What is key to know is that so-called "predatory" publishing has existed for long before open access. However, because open access is becoming the dominant model for all new journals, predatory publishers are following that trend as well.

Warning Signs


When people say "predatory" in relation to publishers, they generally mean journals deliberately taking advantage of academics by publishing their work without providing any of the actual vetting and quality control expected of academic writing. They may provide the veneer of doing these things in their advertising and web presence in order to mislead authors. In practice, it may be difficult to distinguish a predatory journal from one that is just new and emerging. In addition, some very established publishers with well-respected journals may have practices that could be described as "predatory."

What follows are some signs ranging from strong negative indicators (i.e., those that indicate likely predatory behavior) to other negative indicators that may indicate problematic issues with the journal whether it is predatory or not.

Significant Warning Signs

The following should be taken as signs to treat a journal or publisher with significant suspicion of being a predatory journal:

  • Guaranteed publication (explicit or implied). For OA publications, specifically guaranteed pending payment of a fee.
  • Guaranteed fast peer review (indicates there is none or it is not substantial).
  • No editorial/advisory board, or fake people on the board, or people listed without their permission (difficult to know but check the board member's personal websites to see if they list the affiliation).
  • Requires payment of a submission fee before peer review.
  • Abnormal number of new journal titles started in a short period by the same publisher.
  • On the "removed" list at DOAJ, with a listed reason of suspected editorial misconduct.
  • Solicits submissions from you even though your research does not fit the scope.
  • No editorial policies listed.

Other Negative Signals

The following may suggest reasons to be suspicious, although they can be true of non-predatory journals, even good ones.

  • Vague editorial policies or missing key policies (if this is because it is a new journal, this may have to do with a lack of editorial experience).
  • Incredibly broad scope covering a wide range of disciplines.
  • Online discussion via a web search indicates problems (searching the journal name plus "reputation" often gets good results).
  • Publisher or journal name, or description, implies a relationship to a more prestigious publisher or institution that really has no relation to the journal.
  • Soliciting reviewers that do not match article topics well.

Other Common Problems

These problems are often seen even in specific journals by large publishers that are otherwise reputable and may have other journals that have very strong practices. You will likely want to avoid these regardless of the publisher reputation.

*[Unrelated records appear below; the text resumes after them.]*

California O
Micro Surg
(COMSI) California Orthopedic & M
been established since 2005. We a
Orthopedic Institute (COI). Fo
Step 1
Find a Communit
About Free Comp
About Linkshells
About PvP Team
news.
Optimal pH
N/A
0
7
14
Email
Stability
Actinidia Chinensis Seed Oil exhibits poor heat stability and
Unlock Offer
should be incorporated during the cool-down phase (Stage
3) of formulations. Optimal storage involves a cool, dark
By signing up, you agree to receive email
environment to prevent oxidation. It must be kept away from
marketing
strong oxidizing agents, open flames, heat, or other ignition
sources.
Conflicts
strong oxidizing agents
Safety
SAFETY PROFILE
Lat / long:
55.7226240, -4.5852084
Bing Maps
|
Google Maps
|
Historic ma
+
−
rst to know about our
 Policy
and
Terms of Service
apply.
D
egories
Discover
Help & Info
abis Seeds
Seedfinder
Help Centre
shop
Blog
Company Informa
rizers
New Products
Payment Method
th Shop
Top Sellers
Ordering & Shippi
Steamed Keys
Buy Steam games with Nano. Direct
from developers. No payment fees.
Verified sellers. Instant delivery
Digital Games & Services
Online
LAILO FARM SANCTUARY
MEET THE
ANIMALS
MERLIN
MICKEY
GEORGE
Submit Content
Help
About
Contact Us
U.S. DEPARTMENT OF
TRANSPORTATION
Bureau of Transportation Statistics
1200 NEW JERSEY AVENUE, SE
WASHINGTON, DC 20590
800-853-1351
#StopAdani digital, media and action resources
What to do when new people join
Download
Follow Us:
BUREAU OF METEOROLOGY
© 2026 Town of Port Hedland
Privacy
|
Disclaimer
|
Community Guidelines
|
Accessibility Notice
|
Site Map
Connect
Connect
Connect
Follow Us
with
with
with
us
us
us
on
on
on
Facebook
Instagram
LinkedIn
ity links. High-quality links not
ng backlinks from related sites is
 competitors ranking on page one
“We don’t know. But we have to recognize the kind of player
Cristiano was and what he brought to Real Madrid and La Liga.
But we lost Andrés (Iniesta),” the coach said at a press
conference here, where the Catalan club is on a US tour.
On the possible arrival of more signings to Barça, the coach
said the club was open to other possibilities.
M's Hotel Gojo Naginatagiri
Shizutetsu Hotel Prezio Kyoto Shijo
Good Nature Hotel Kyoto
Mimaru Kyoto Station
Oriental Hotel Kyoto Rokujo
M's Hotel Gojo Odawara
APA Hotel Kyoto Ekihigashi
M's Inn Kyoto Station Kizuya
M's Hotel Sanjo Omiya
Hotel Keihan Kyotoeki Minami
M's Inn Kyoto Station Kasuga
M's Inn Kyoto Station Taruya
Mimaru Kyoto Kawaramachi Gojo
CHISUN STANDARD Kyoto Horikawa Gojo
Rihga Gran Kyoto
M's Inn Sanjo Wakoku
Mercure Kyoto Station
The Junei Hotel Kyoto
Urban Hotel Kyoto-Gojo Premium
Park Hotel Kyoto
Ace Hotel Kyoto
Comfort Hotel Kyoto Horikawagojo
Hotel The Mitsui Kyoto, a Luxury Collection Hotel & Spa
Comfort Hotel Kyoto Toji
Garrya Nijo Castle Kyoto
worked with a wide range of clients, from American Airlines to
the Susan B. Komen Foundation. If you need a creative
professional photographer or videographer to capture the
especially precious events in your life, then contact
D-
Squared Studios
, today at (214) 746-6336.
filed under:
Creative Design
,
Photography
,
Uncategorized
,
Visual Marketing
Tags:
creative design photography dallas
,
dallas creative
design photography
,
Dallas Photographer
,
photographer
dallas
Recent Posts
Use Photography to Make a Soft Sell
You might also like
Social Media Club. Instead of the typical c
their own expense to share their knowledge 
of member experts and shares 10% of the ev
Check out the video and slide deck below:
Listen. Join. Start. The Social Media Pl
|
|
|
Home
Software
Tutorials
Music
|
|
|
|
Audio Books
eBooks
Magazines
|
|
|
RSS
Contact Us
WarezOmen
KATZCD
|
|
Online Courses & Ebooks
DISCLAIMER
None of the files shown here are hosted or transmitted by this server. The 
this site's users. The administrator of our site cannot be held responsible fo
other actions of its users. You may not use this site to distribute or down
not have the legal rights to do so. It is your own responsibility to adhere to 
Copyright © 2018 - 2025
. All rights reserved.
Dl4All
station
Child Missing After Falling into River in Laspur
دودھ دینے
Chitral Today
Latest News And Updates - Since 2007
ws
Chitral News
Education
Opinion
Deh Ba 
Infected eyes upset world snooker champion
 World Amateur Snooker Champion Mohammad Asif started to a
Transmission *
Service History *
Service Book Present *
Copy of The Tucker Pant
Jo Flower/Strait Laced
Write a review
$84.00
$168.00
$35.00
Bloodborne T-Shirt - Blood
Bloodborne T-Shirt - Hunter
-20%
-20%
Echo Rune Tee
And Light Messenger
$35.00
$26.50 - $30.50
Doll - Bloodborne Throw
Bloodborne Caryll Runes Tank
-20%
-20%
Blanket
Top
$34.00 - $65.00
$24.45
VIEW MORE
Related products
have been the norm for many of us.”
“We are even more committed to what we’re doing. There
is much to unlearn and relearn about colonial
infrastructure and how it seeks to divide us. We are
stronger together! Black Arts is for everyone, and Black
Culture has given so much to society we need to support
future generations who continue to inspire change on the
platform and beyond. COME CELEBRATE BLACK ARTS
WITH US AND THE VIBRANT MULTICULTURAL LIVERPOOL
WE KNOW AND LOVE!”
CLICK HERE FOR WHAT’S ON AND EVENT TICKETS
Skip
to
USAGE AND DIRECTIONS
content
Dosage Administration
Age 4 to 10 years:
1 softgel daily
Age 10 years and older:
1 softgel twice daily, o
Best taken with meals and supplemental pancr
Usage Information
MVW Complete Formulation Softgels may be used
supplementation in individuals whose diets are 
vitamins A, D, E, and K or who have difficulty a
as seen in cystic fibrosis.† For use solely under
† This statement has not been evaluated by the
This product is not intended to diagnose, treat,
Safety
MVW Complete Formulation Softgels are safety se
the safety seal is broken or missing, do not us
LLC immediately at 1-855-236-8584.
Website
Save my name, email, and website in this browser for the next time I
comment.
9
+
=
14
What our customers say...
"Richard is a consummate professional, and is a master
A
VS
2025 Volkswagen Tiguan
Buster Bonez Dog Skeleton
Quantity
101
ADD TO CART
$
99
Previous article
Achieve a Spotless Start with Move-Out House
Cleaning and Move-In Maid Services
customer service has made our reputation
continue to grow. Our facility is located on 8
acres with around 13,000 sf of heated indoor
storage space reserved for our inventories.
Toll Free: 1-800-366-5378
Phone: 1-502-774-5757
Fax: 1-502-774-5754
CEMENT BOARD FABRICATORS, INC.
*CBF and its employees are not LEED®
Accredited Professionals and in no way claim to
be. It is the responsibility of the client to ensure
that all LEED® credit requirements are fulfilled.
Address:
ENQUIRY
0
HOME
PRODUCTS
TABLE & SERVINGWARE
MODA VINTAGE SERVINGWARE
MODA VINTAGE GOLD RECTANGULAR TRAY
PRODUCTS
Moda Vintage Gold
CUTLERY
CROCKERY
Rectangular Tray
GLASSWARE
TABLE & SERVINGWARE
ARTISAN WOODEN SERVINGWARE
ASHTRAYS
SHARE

  • Minimal/cursory peer review.
  • Pushing reviewers to recommend authors cite more publications from the same journal (or editorial requests to do so) -- sometimes justified based on content, but some journals do this to game impact metrics.
  • Charging unnecessarily high amounts for article processing charges (APCs) for open access publication.

Positive Signs

Signs to Look for in Quality Journals

Not every good journal in the field will have these things, but they are positive signs:

  • Journal membership in a legitimate publisher's association (cross-check the association website to verify).
  • Listed in DOAJ and re-verified post-2014. Even better, if it has the DOAJ Seal, it indicates high quality journal practices.
  • Listed in a journal reputation/prestige study, if one exists for the discipline or subfield.
  • A strong impact metric compared to journals with a similar disciplinary scope (note: impact metrics vary significantly by disciplinary citation patterns, so comparing across fields is not a good idea). Note: impact metrics are not reliable in the humanities and arts, and in other disciplines strong journals in smaller subfields will naturally have lower metrics.